Fast science demands innovative infrastructure
In a recent post on GatesNotes, Bill Gates discussed the key investments that have enabled healthcare systems around the world to fight infectious diseases. He described global efforts such as “training health professionals, building laboratory oversight and capacity, building efficient supply chains and accelerating innovation”, while developing equity and tools to help prevent, detect and respond to disease. He explained that creating infrastructures for global health and pandemic prevention would be a “critical security issue” in the future.
New systems to support research will also be needed as they move from single observational studies to large-scale statistical analyzes, creating a need for innovative tools to strengthen collaboration between scientists, researchers, biopharmaceutical companies and regulators, and to develop and implement new technologies to help monitor patients more effectively. To see also : RWJBarnabas Health new program to promote NJ minority owned businesses.
Artificial Intelligence will be a key element in supporting this new job. Incorporating what we have learned over decades of drug development into algorithms can provide fresh insight that will aid in selecting new drug candidates and recruiting study participants, while helping scientists predict the success or failure of experimental agents.
Rapid Learning also challenges the industry to optimize clinical trial design. While interest in virtual clinical trials has grown steadily over the past decade, demand has reached a record high. Just as the Coronavirus Acceleration Program has provided a faster path to approval of Veklury (remdesivir) for treating people with Covid-19 by accelerating the time to completion of the study, the Food and Drug Administration is exploring ways to speed up drug approval and biologics that could fight other serious diseases unmet needs. Moderna, for example, is using its experience with mRNA as a vaccine platform against Covid-19 to enter the field of HIV vaccines, potentially paving the way for new approaches to a disease that currently affects nearly 40 million people worldwide.
While it may have taken a long time to reach this turning point, there’s no reason to slow down now that tools and science exist.
Fast science cuts costs and streamlines efficiencies
As drug development costs and timelines increase, the likelihood of success continues to decline. For example, about 90% of drug candidates fail in clinical trials and cost an average of nearly $ 2. On the same subject : FACT SHEET: Health Department leaders join Biden Administration’s commitment to reduce greenhouse gas emissions by 50% by 2030.6 billion to develop. In this context, the principles of rapid learning can provide an attractive and cost-effective solution. Drug makers who make a concerted effort to leverage innovation and collaboration can transform development and potentially get through the regulatory process faster than those who take a more traditional approach.
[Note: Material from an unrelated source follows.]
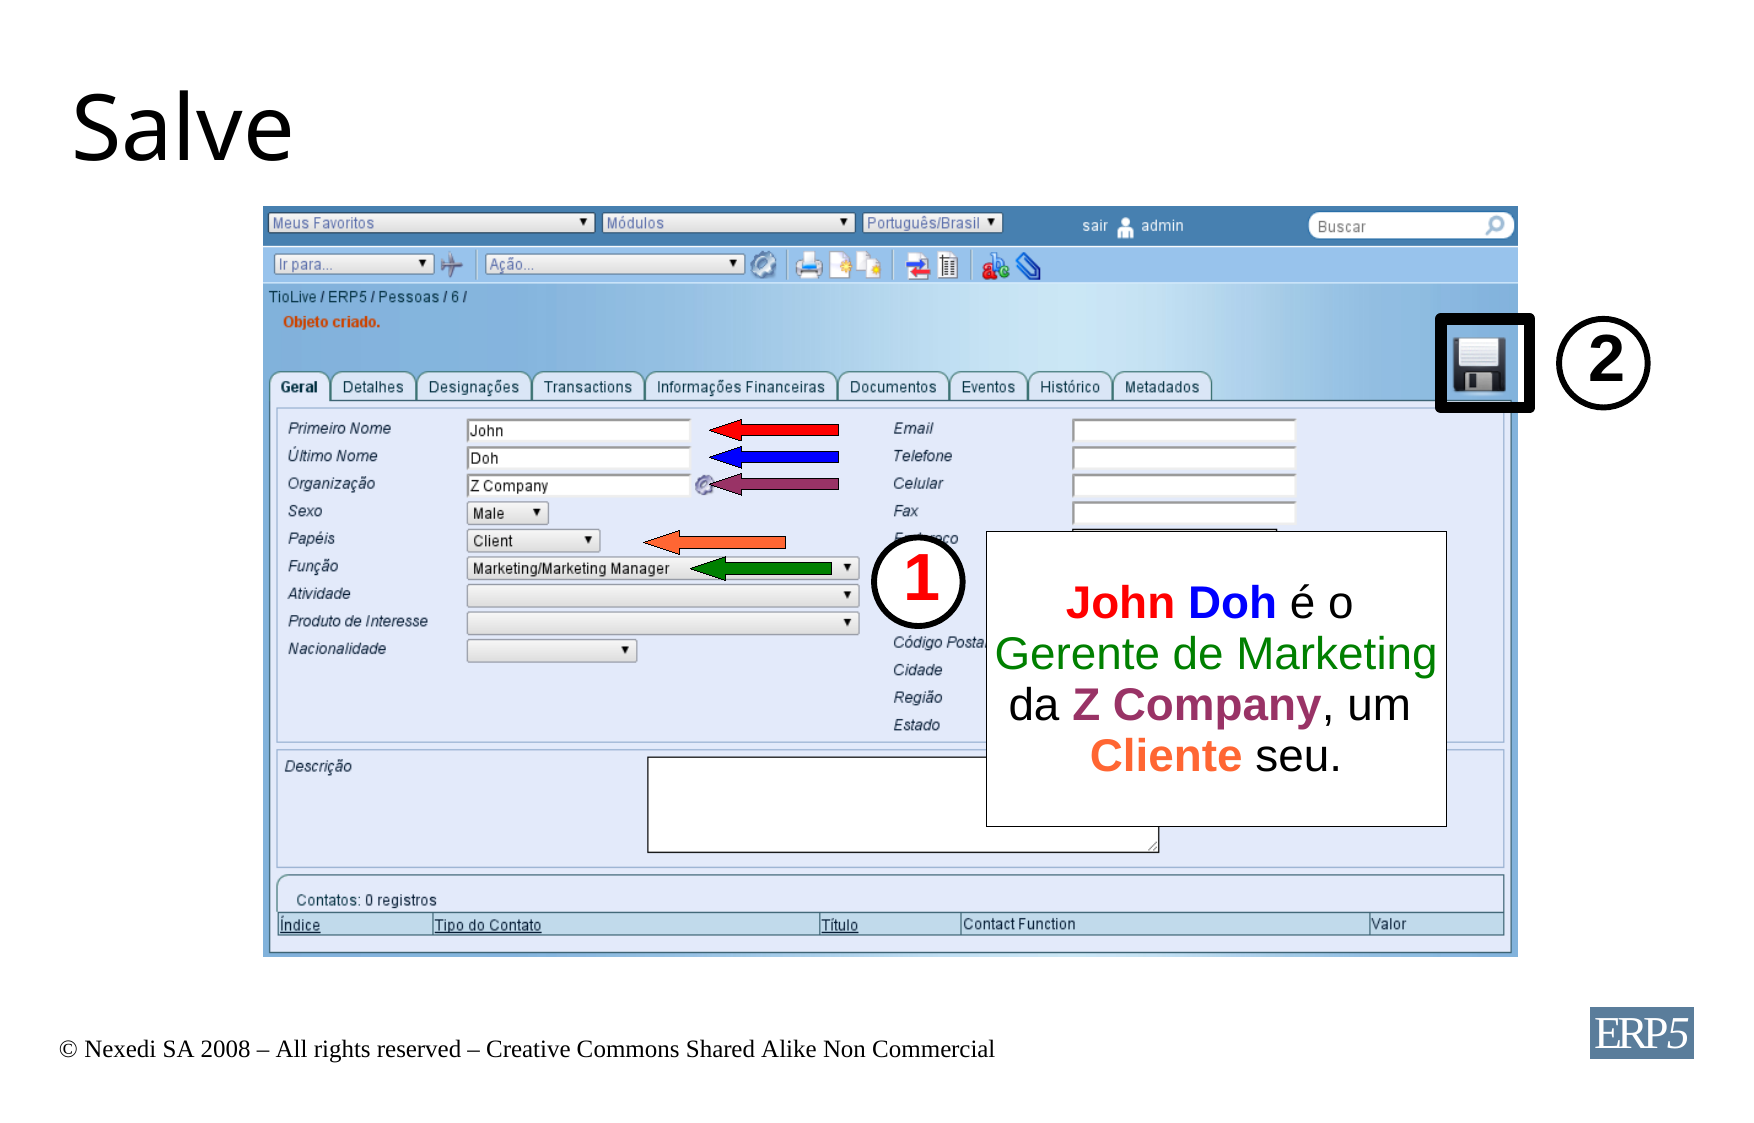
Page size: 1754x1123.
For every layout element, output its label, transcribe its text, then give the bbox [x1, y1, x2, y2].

Recognizing the need to accelerate the development schedule, the FDA is also investing in new ways to gather more comprehensive information and data, eliminate some regulatory red tape, and speed up the drug approval process. For example, when the 21st Century Cures Act eased the requirements for drug manufacturers willing to change their labels to treat wider populations, the FDA issued a mandate to facilitate new clinical trial designs for this specific purpose.
Fast science is the future of health care
As patients wait for new and better therapeutic approaches, the biopharmaceutical industry must champion urgent change. People in the field must act quickly, maintaining the highest standards of safety, efficiency and accountability at every stage of the process. The best way to do this is by adopting the basic elements of rapid learning.
Ron Peck, hematologist / oncologist, is the medical director of Arvinas, a clinical biopharmaceutical company focused on developing new drugs for cancer, neurodegenerative diseases, and other difficult-to-treat diseases.